**Text to read**.
David Crowhurst

Academic Profile

David is based in the Climate Research Lab at the School of Geography and the Environment, University of Oxford. His doctoral research focuses on improving scientific understanding about the seasonality of Congo Basin evaporation. He holds an MSc in Applied Meteorology (Distinction) from the University of Reading, where he specialised in climate change, tropical meteorology and environmental data analysis. He also holds a BA in Geography (First Class) from the University of Oxford, where he specialised in physical geography and climate variability.

Alongside his doctoral research, David contributes to the routine observation carried out at the Radcliffe Meteorological Station, which holds the longest single-site set of temperature and rainfall records in the United Kingdom. He undertook a three month summer internship at the Centre for Ecology and Hydrology in Wallingford in 2019, funded by Hydro-JULES. Working within the team responsible for the COSMOS-UK environmental monitoring network, he wrote the code underpinning a new actual evaporation (AET) data system, which is now deriving AET in near real time for 50 COSMOS-UK sites around the UK as a residual of the surface energy balance. He also undertook a three month summer internship at the Met Office in Exeter in 2017. Working in the OSTIA sea surface temperature analysis group, he set up a new night-time only configuration of the OSTIA system, and evaluated the benefits of this system compared to the existing one in a technical report.

**To-do list**.
a. Based on the academic profile, say whether each statement agrees with it, answering yes or no and quoting the words that decide it: (i) David earned his MSc in Applied Meteorology at the University of Oxford. (ii) His 2019 internship at the Centre for Ecology and Hydrology was funded by Hydro-JULES. (iii) At the Met Office, he worked in a group focused on rainfall analysis.
b. Extract from the academic profile the passage from "David Crowhurst" up to and including "and climate variability.".
c. According to the academic profile, how does the AET data system David coded derive actual evaporation, and for how many sites? Answer in one to three sentences.

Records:
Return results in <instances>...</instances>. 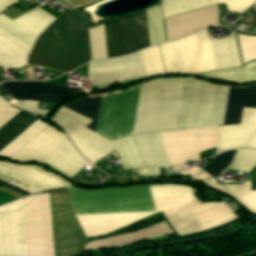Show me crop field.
I'll return each instance as SVG.
<instances>
[{"mask_svg":"<svg viewBox=\"0 0 256 256\" xmlns=\"http://www.w3.org/2000/svg\"><path fill=\"white\" fill-rule=\"evenodd\" d=\"M140 85L107 95L80 96L64 107L93 120L86 128L112 140L132 135ZM232 88L195 79L141 85L133 137L144 168L168 167L158 132L223 124ZM243 107H256V85L233 88L223 125L239 124Z\"/></svg>","mask_w":256,"mask_h":256,"instance_id":"8a807250","label":"crop field"},{"mask_svg":"<svg viewBox=\"0 0 256 256\" xmlns=\"http://www.w3.org/2000/svg\"><path fill=\"white\" fill-rule=\"evenodd\" d=\"M155 196L194 195L181 185L153 186ZM152 186L85 191L69 187L75 215L162 211L179 235L219 226L238 219L224 203L200 204L196 196L156 197ZM158 211L77 216L86 237L106 234ZM173 228V229H174ZM176 232V233H177Z\"/></svg>","mask_w":256,"mask_h":256,"instance_id":"ac0d7876","label":"crop field"},{"mask_svg":"<svg viewBox=\"0 0 256 256\" xmlns=\"http://www.w3.org/2000/svg\"><path fill=\"white\" fill-rule=\"evenodd\" d=\"M55 256H74L86 241L68 191L50 193ZM29 256H54L49 192L24 198Z\"/></svg>","mask_w":256,"mask_h":256,"instance_id":"34b2d1b8","label":"crop field"},{"mask_svg":"<svg viewBox=\"0 0 256 256\" xmlns=\"http://www.w3.org/2000/svg\"><path fill=\"white\" fill-rule=\"evenodd\" d=\"M48 28L28 63L71 71L90 61L85 14L67 9Z\"/></svg>","mask_w":256,"mask_h":256,"instance_id":"412701ff","label":"crop field"},{"mask_svg":"<svg viewBox=\"0 0 256 256\" xmlns=\"http://www.w3.org/2000/svg\"><path fill=\"white\" fill-rule=\"evenodd\" d=\"M55 19L38 6L13 21L0 14V66H25L35 39Z\"/></svg>","mask_w":256,"mask_h":256,"instance_id":"f4fd0767","label":"crop field"},{"mask_svg":"<svg viewBox=\"0 0 256 256\" xmlns=\"http://www.w3.org/2000/svg\"><path fill=\"white\" fill-rule=\"evenodd\" d=\"M65 131L80 153L93 163L114 150L123 169L143 168L132 136L109 141L73 121Z\"/></svg>","mask_w":256,"mask_h":256,"instance_id":"dd49c442","label":"crop field"},{"mask_svg":"<svg viewBox=\"0 0 256 256\" xmlns=\"http://www.w3.org/2000/svg\"><path fill=\"white\" fill-rule=\"evenodd\" d=\"M221 127L159 133L173 172L178 170L175 164L200 161L199 152L217 147Z\"/></svg>","mask_w":256,"mask_h":256,"instance_id":"e52e79f7","label":"crop field"},{"mask_svg":"<svg viewBox=\"0 0 256 256\" xmlns=\"http://www.w3.org/2000/svg\"><path fill=\"white\" fill-rule=\"evenodd\" d=\"M108 58L148 47L145 10L105 23Z\"/></svg>","mask_w":256,"mask_h":256,"instance_id":"d8731c3e","label":"crop field"},{"mask_svg":"<svg viewBox=\"0 0 256 256\" xmlns=\"http://www.w3.org/2000/svg\"><path fill=\"white\" fill-rule=\"evenodd\" d=\"M0 256H28L23 198L0 207Z\"/></svg>","mask_w":256,"mask_h":256,"instance_id":"5a996713","label":"crop field"},{"mask_svg":"<svg viewBox=\"0 0 256 256\" xmlns=\"http://www.w3.org/2000/svg\"><path fill=\"white\" fill-rule=\"evenodd\" d=\"M91 85L120 82L145 77L140 51L110 60H99L88 63Z\"/></svg>","mask_w":256,"mask_h":256,"instance_id":"3316defc","label":"crop field"},{"mask_svg":"<svg viewBox=\"0 0 256 256\" xmlns=\"http://www.w3.org/2000/svg\"><path fill=\"white\" fill-rule=\"evenodd\" d=\"M68 141L65 135L47 125L8 159L42 163Z\"/></svg>","mask_w":256,"mask_h":256,"instance_id":"28ad6ade","label":"crop field"},{"mask_svg":"<svg viewBox=\"0 0 256 256\" xmlns=\"http://www.w3.org/2000/svg\"><path fill=\"white\" fill-rule=\"evenodd\" d=\"M2 88L17 100H40L57 103L80 88L64 87L41 82H5Z\"/></svg>","mask_w":256,"mask_h":256,"instance_id":"d1516ede","label":"crop field"},{"mask_svg":"<svg viewBox=\"0 0 256 256\" xmlns=\"http://www.w3.org/2000/svg\"><path fill=\"white\" fill-rule=\"evenodd\" d=\"M243 147L256 149V109L244 108L240 125L222 128L218 153Z\"/></svg>","mask_w":256,"mask_h":256,"instance_id":"22f410ed","label":"crop field"},{"mask_svg":"<svg viewBox=\"0 0 256 256\" xmlns=\"http://www.w3.org/2000/svg\"><path fill=\"white\" fill-rule=\"evenodd\" d=\"M215 9H217L216 6L200 9L197 11L167 18L166 22L191 16V15H195V14H199V13H203V12H207V11H211V10H215ZM217 25H218L217 10L192 16V17H188V18H184V19H180V20H176V21H172V22H168L166 23L168 41L191 34L201 28L217 26Z\"/></svg>","mask_w":256,"mask_h":256,"instance_id":"cbeb9de0","label":"crop field"},{"mask_svg":"<svg viewBox=\"0 0 256 256\" xmlns=\"http://www.w3.org/2000/svg\"><path fill=\"white\" fill-rule=\"evenodd\" d=\"M19 110L9 106V104L0 98V127L12 118ZM35 118L19 112L5 125L0 128V150L4 148L9 142L23 132L30 126Z\"/></svg>","mask_w":256,"mask_h":256,"instance_id":"5142ce71","label":"crop field"},{"mask_svg":"<svg viewBox=\"0 0 256 256\" xmlns=\"http://www.w3.org/2000/svg\"><path fill=\"white\" fill-rule=\"evenodd\" d=\"M193 72L213 71L214 63L207 30L185 37Z\"/></svg>","mask_w":256,"mask_h":256,"instance_id":"d9b57169","label":"crop field"},{"mask_svg":"<svg viewBox=\"0 0 256 256\" xmlns=\"http://www.w3.org/2000/svg\"><path fill=\"white\" fill-rule=\"evenodd\" d=\"M166 74L192 72L184 38L159 45Z\"/></svg>","mask_w":256,"mask_h":256,"instance_id":"733c2abd","label":"crop field"},{"mask_svg":"<svg viewBox=\"0 0 256 256\" xmlns=\"http://www.w3.org/2000/svg\"><path fill=\"white\" fill-rule=\"evenodd\" d=\"M172 233L171 229L165 222L158 223L144 230L116 236L113 238L93 241L87 244L86 249H94L98 247L119 246L135 243L144 239L154 238L165 234Z\"/></svg>","mask_w":256,"mask_h":256,"instance_id":"4a817a6b","label":"crop field"},{"mask_svg":"<svg viewBox=\"0 0 256 256\" xmlns=\"http://www.w3.org/2000/svg\"><path fill=\"white\" fill-rule=\"evenodd\" d=\"M216 70L240 66V57L234 34L210 40Z\"/></svg>","mask_w":256,"mask_h":256,"instance_id":"bc2a9ffb","label":"crop field"},{"mask_svg":"<svg viewBox=\"0 0 256 256\" xmlns=\"http://www.w3.org/2000/svg\"><path fill=\"white\" fill-rule=\"evenodd\" d=\"M73 147L69 141L49 159H47L46 162L51 163L56 168L70 176L79 172L89 164V162H87Z\"/></svg>","mask_w":256,"mask_h":256,"instance_id":"214f88e0","label":"crop field"},{"mask_svg":"<svg viewBox=\"0 0 256 256\" xmlns=\"http://www.w3.org/2000/svg\"><path fill=\"white\" fill-rule=\"evenodd\" d=\"M0 164L44 183L52 188L65 187L71 183L37 165H17L11 162L0 160Z\"/></svg>","mask_w":256,"mask_h":256,"instance_id":"92a150f3","label":"crop field"},{"mask_svg":"<svg viewBox=\"0 0 256 256\" xmlns=\"http://www.w3.org/2000/svg\"><path fill=\"white\" fill-rule=\"evenodd\" d=\"M205 76L237 82H248L256 80V61L250 62L243 67L213 71L203 74Z\"/></svg>","mask_w":256,"mask_h":256,"instance_id":"dafd665d","label":"crop field"},{"mask_svg":"<svg viewBox=\"0 0 256 256\" xmlns=\"http://www.w3.org/2000/svg\"><path fill=\"white\" fill-rule=\"evenodd\" d=\"M0 179L30 193L51 189L50 187L41 184L33 179L21 175L13 170H10L0 165Z\"/></svg>","mask_w":256,"mask_h":256,"instance_id":"00972430","label":"crop field"},{"mask_svg":"<svg viewBox=\"0 0 256 256\" xmlns=\"http://www.w3.org/2000/svg\"><path fill=\"white\" fill-rule=\"evenodd\" d=\"M150 46L165 42L161 4L146 10Z\"/></svg>","mask_w":256,"mask_h":256,"instance_id":"a9b5d70f","label":"crop field"},{"mask_svg":"<svg viewBox=\"0 0 256 256\" xmlns=\"http://www.w3.org/2000/svg\"><path fill=\"white\" fill-rule=\"evenodd\" d=\"M225 186L232 197L256 214V191H250L251 182H245L244 185L225 184Z\"/></svg>","mask_w":256,"mask_h":256,"instance_id":"4177f3b9","label":"crop field"},{"mask_svg":"<svg viewBox=\"0 0 256 256\" xmlns=\"http://www.w3.org/2000/svg\"><path fill=\"white\" fill-rule=\"evenodd\" d=\"M47 124L39 119L0 151V157L7 158Z\"/></svg>","mask_w":256,"mask_h":256,"instance_id":"730fd06b","label":"crop field"},{"mask_svg":"<svg viewBox=\"0 0 256 256\" xmlns=\"http://www.w3.org/2000/svg\"><path fill=\"white\" fill-rule=\"evenodd\" d=\"M141 52L145 71L148 76L164 73L158 45L142 50Z\"/></svg>","mask_w":256,"mask_h":256,"instance_id":"eef30255","label":"crop field"},{"mask_svg":"<svg viewBox=\"0 0 256 256\" xmlns=\"http://www.w3.org/2000/svg\"><path fill=\"white\" fill-rule=\"evenodd\" d=\"M89 35L92 60L107 58L103 24L90 28Z\"/></svg>","mask_w":256,"mask_h":256,"instance_id":"ae1a2a85","label":"crop field"},{"mask_svg":"<svg viewBox=\"0 0 256 256\" xmlns=\"http://www.w3.org/2000/svg\"><path fill=\"white\" fill-rule=\"evenodd\" d=\"M256 165V151L251 149L238 150L229 169L249 173Z\"/></svg>","mask_w":256,"mask_h":256,"instance_id":"d3111659","label":"crop field"},{"mask_svg":"<svg viewBox=\"0 0 256 256\" xmlns=\"http://www.w3.org/2000/svg\"><path fill=\"white\" fill-rule=\"evenodd\" d=\"M51 120H54L57 122L60 126H62L64 129L68 126V124L73 120L83 126H87L91 120L69 110L64 107L59 109L55 115L51 118Z\"/></svg>","mask_w":256,"mask_h":256,"instance_id":"750c4746","label":"crop field"},{"mask_svg":"<svg viewBox=\"0 0 256 256\" xmlns=\"http://www.w3.org/2000/svg\"><path fill=\"white\" fill-rule=\"evenodd\" d=\"M235 152L236 150L228 151L211 159L212 161L207 163L204 171L212 177L217 176L224 167L230 164Z\"/></svg>","mask_w":256,"mask_h":256,"instance_id":"bd1437ed","label":"crop field"},{"mask_svg":"<svg viewBox=\"0 0 256 256\" xmlns=\"http://www.w3.org/2000/svg\"><path fill=\"white\" fill-rule=\"evenodd\" d=\"M239 36V41L243 53L244 63L256 59V46L253 37L249 36Z\"/></svg>","mask_w":256,"mask_h":256,"instance_id":"1d83c4d3","label":"crop field"},{"mask_svg":"<svg viewBox=\"0 0 256 256\" xmlns=\"http://www.w3.org/2000/svg\"><path fill=\"white\" fill-rule=\"evenodd\" d=\"M163 18L182 14L181 0H162Z\"/></svg>","mask_w":256,"mask_h":256,"instance_id":"120bbe31","label":"crop field"},{"mask_svg":"<svg viewBox=\"0 0 256 256\" xmlns=\"http://www.w3.org/2000/svg\"><path fill=\"white\" fill-rule=\"evenodd\" d=\"M256 0H217V4L225 3L228 10L242 13Z\"/></svg>","mask_w":256,"mask_h":256,"instance_id":"d32e631a","label":"crop field"},{"mask_svg":"<svg viewBox=\"0 0 256 256\" xmlns=\"http://www.w3.org/2000/svg\"><path fill=\"white\" fill-rule=\"evenodd\" d=\"M204 7L215 5L216 0H203ZM202 0H183L184 13L203 7Z\"/></svg>","mask_w":256,"mask_h":256,"instance_id":"5866460e","label":"crop field"},{"mask_svg":"<svg viewBox=\"0 0 256 256\" xmlns=\"http://www.w3.org/2000/svg\"><path fill=\"white\" fill-rule=\"evenodd\" d=\"M179 174L192 175V179L199 180V181H204L208 178H211V176H209L207 173H205L203 170H201L197 166L191 168L190 170L179 172ZM172 176H173V174L164 176V177H172Z\"/></svg>","mask_w":256,"mask_h":256,"instance_id":"028f5c9d","label":"crop field"},{"mask_svg":"<svg viewBox=\"0 0 256 256\" xmlns=\"http://www.w3.org/2000/svg\"><path fill=\"white\" fill-rule=\"evenodd\" d=\"M14 105H16V106H18V107H20V108H22V109L28 110V111H30V112H33V113L42 115V116H45V115L47 114V111L37 109L38 102H33V101H18V102L15 103Z\"/></svg>","mask_w":256,"mask_h":256,"instance_id":"e1f06a70","label":"crop field"},{"mask_svg":"<svg viewBox=\"0 0 256 256\" xmlns=\"http://www.w3.org/2000/svg\"><path fill=\"white\" fill-rule=\"evenodd\" d=\"M0 184H3V185H5V186H7V187H9V188H11V189H13V190H15V191L21 193V194H23V195L29 194V193H26V192H24V191H22V190H20V189H17V188H15V187H13V186H11V185H9V184H6V183H4V182H2V181H0ZM14 198H16V197H14V196H12V195H10V194H7V193H5V192H3V191L0 190V204L6 202V201H8V200L14 199Z\"/></svg>","mask_w":256,"mask_h":256,"instance_id":"0bd39190","label":"crop field"},{"mask_svg":"<svg viewBox=\"0 0 256 256\" xmlns=\"http://www.w3.org/2000/svg\"><path fill=\"white\" fill-rule=\"evenodd\" d=\"M67 3H70L74 8L79 7L81 5L87 4L89 2L95 0H65Z\"/></svg>","mask_w":256,"mask_h":256,"instance_id":"b80d0937","label":"crop field"},{"mask_svg":"<svg viewBox=\"0 0 256 256\" xmlns=\"http://www.w3.org/2000/svg\"><path fill=\"white\" fill-rule=\"evenodd\" d=\"M18 0H0V11H4Z\"/></svg>","mask_w":256,"mask_h":256,"instance_id":"c035e120","label":"crop field"},{"mask_svg":"<svg viewBox=\"0 0 256 256\" xmlns=\"http://www.w3.org/2000/svg\"><path fill=\"white\" fill-rule=\"evenodd\" d=\"M215 182H216L215 180L210 179V180H208V181H206L204 183H206V184H208V185H210V186H212V187H214L216 189H219V190H222V191L226 192L224 187L216 185Z\"/></svg>","mask_w":256,"mask_h":256,"instance_id":"c21b1889","label":"crop field"},{"mask_svg":"<svg viewBox=\"0 0 256 256\" xmlns=\"http://www.w3.org/2000/svg\"><path fill=\"white\" fill-rule=\"evenodd\" d=\"M24 69H25V71H26V73H27L29 79L34 78L33 72H32V69H31V68H24Z\"/></svg>","mask_w":256,"mask_h":256,"instance_id":"03da06ac","label":"crop field"},{"mask_svg":"<svg viewBox=\"0 0 256 256\" xmlns=\"http://www.w3.org/2000/svg\"><path fill=\"white\" fill-rule=\"evenodd\" d=\"M255 41H256V37H255Z\"/></svg>","mask_w":256,"mask_h":256,"instance_id":"b54c1fbb","label":"crop field"},{"mask_svg":"<svg viewBox=\"0 0 256 256\" xmlns=\"http://www.w3.org/2000/svg\"><path fill=\"white\" fill-rule=\"evenodd\" d=\"M255 6H256V4H255Z\"/></svg>","mask_w":256,"mask_h":256,"instance_id":"5d738f31","label":"crop field"},{"mask_svg":"<svg viewBox=\"0 0 256 256\" xmlns=\"http://www.w3.org/2000/svg\"><path fill=\"white\" fill-rule=\"evenodd\" d=\"M1 13V12H0Z\"/></svg>","mask_w":256,"mask_h":256,"instance_id":"d23c7cc5","label":"crop field"}]
</instances>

**Full solutions**.
a.
(i) No: "He holds an MSc in Applied Meteorology (Distinction) from the University of Reading."
(ii) Yes: "He undertook a three month summer internship at the Centre for Ecology and Hydrology in Wallingford in 2019, funded by Hydro-JULES."
(iii) No: "Working in the OSTIA sea surface temperature analysis group."

b.
David Crowhurst

Academic Profile

David is based in the Climate Research Lab at the School of Geography and the Environment, University of Oxford. His doctoral research focuses on improving scientific understanding about the seasonality of Congo Basin evaporation. He holds an MSc in Applied Meteorology (Distinction) from the University of Reading, where he specialised in climate change, tropical meteorology and environmental data analysis. He also holds a BA in Geography (First Class) from the University of Oxford, where he specialised in physical geography and climate variability.

c. The system derives actual evaporation in near real time as a residual of the surface energy balance. It does this for 50 COSMOS-UK sites around the UK.